After angels came to his rescue, Rick Jarrett became one too. When the Invermere resident needed to go to Kelowna for cancer testing, he was relieved to hear that he and his partner could catch a flight – for free – to get there.

That’s because, after Alberta began declining patients from British Columbia, Angel Flight East Kootenay started up in April to fly residents to treatment centres in Kelowna for medical appointments.

“The pressure they took off was priceless,” Jarrett said. “The greatest thing was that … I didn’t have to worry about – how to get there and back safely.”

Rather than making a long drive, his job was simply to get to Cranbrook and let the pilot take him straight to Kelowna.

“With the closure of facilities or our ability to utilize them in Calgary now, this has put so much more pressure on people having to travel – and particularly in the winter over the Rogers Pass – many who may be over my age or just are not comfortable travelling in those conditions,” he said. “It’s like seven hours in the winter – as long as nothing happens along the way – where this is an hour out of Cranbrook.”

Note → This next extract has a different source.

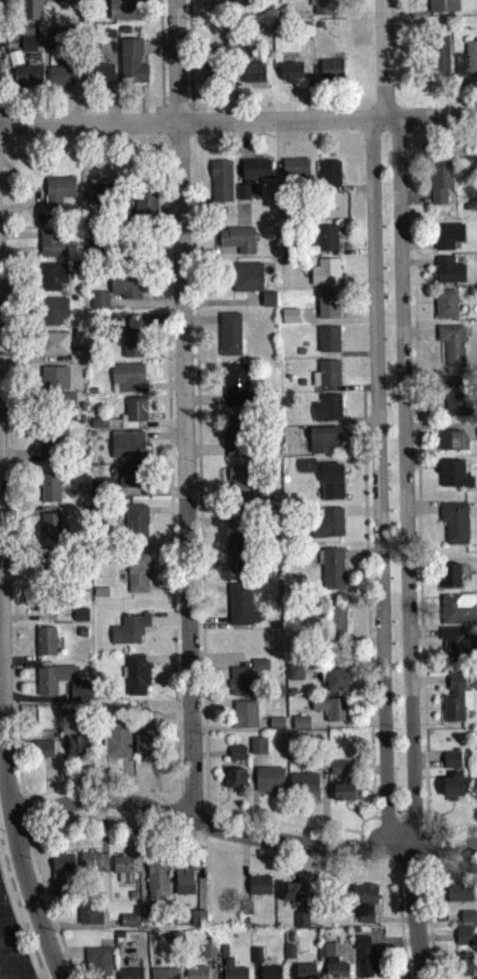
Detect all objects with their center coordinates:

Jarrett’s test results left him with a terminal diagnosis with “a long fancy name” and cancer that appears to be in his liver, gall bladder and pancreas, but he’s hoping his treatments will buy him more time.

“I’m all for the living. I want to get some more fishing in,” he said.

When he talked with the Pioneer on Friday, December 20th, he was going through his second round of chemotherapy and said there was an “indication that the medicines – the poison – I’m taking are at least slowing the progress.”

But he’s not letting his diagnosis, his treatment or his fishing aspirations stop him from helping others. Now that he understands the relief Angel Flight can offer patients, he’s devoting himself to getting other patients onboard for their appointments.

“Number one is that all the residents of this area are aware that it’s available and make use of it any time they need,” he said.

His second goal is to ensure Angel Flight has the funds to offer free flights for anyone who needs them.

In the longer term, he also wants to help the organization raise “a couple hundred thousand” to get a plane of its own.

“If we could buy our own aircraft, we could cut the cost of operation in half,” he said.

Right now a one-way or same-day flight costs the organization $900. If the patient stays in Kelowna longer than the plane, the round trip costs $1,800.

To drop the flight costs down, Jarrett hopes they can raise $100,000 and leverage it to bring in grants and additional funding opportunities.

Jarrett himself has been giving as long as he can remember. The former Kinsmen president, former Legion president and past Liberal riding president, said volunteering is “something I’ve done all my life. It’s part of who I am… I’ve always served. I was taught by my parents, so I grew up with a family with a lot of love.”

When he heard Jim Gibb’s account of how his late wife, Margie Gibb, was shuttled cumbersomely between hospitals and treatment centres in the United States, Alberta and British Columbia before her death in February (see page three in the December 5th, 2019 issue for the story), Jarrett knew he had to do whatever he could to help others get to and from their medical appointments.

“That really cemented my decision,” he said, adding that he has a great deal of empathy for the ordeal the Gibbs family endured.

Angel Flight is “available to all residents of the East Kootenays if they have the medical need to travel,” he said.